My grandmother, Mamie, lived in a hotel on North Tower Avenue in Centralia, Washington after my grandfather died, and my mother and I would go visit her about once a month. Mamie (she refused to be called “Grandma,”) had suffered a traumatic brain injury being thrown from a car on her wedding day, and my grandfather said she’d never been quite the same since. He stayed with her anyway because he loved her.
She was a young woman during the Depression and was frugal and a bit of a hoarder. In her house in Oakville, before she moved, she collected fabric and sewing notions. She’d pour out Mason jars full of buttons onto newspaper and my young cousins and I would delight in sorting through them. In her hotel rooms, she collected books and had tomato plants growing in cut up milk cartons on her window sills.
We went to visit her one day when I was 13 or 14, and she asked us if we’d like some cheese. She pulled out a massive oblong block of cheddar cheese from her refrigerator. Mom and I were astounded because it looked like a six-month supply for my tiny grandmother.
“Where did you get that?” my mother asked.
“It was free. They were handing it out,” my grandmother replied proudly. Mom couldn’t get any more out of her but we deduced the “they” was a local charity.
My grandmother lived frugally in that hotel, as she had all her life, but like a lot of Finnish people in the area, she had money in the bank. She didn’t need free cheese.
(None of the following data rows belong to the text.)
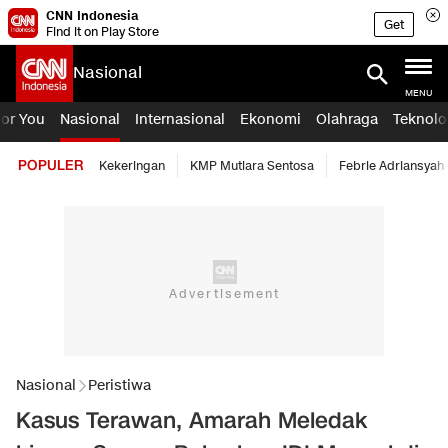
CNN Indonesia
Get
Find it on Play Store
Nasional
MENU
For You
Nasional
Internasional
Ekonomi
Olahraga
Teknolo
POPULER
Kekeringan
KMP Mutiara Sentosa
Febrie Adriansyah
Nasional
Peristiwa
Kasus Terawan, Amarah Meledak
My mother asked her to please not take any more cheese because she was taking it away from people who really needed it. Mamie seemed surprised but said, “okay.”
“Without charity the rich man is poor, and with it the poor man is rich.”
From a homily of Saint Augustine
When we were back in the car my mother turned to me and said, “it’s wrong to take from people who have less than you. That’s what your grandmother did by taking that cheese. Somebody could have gotten it who really needed it.”
Her emphatic words left an impression on me, and I’ve been thinking about that free cheese a lot in the past week. I envision myself standing in line for free cheese even though I can afford to pay for it. If I keep looking ahead, maybe I’m okay. But if I turn around I can see the face of the man whose family is hungry. The man with no money. The man who really needs it but won’t get it because he got in line after me.
That man, or woman, or child, is there whether I can see him or not. I see him in my heart.
My mother knew there is no free cheese. In fact, the price is far too high.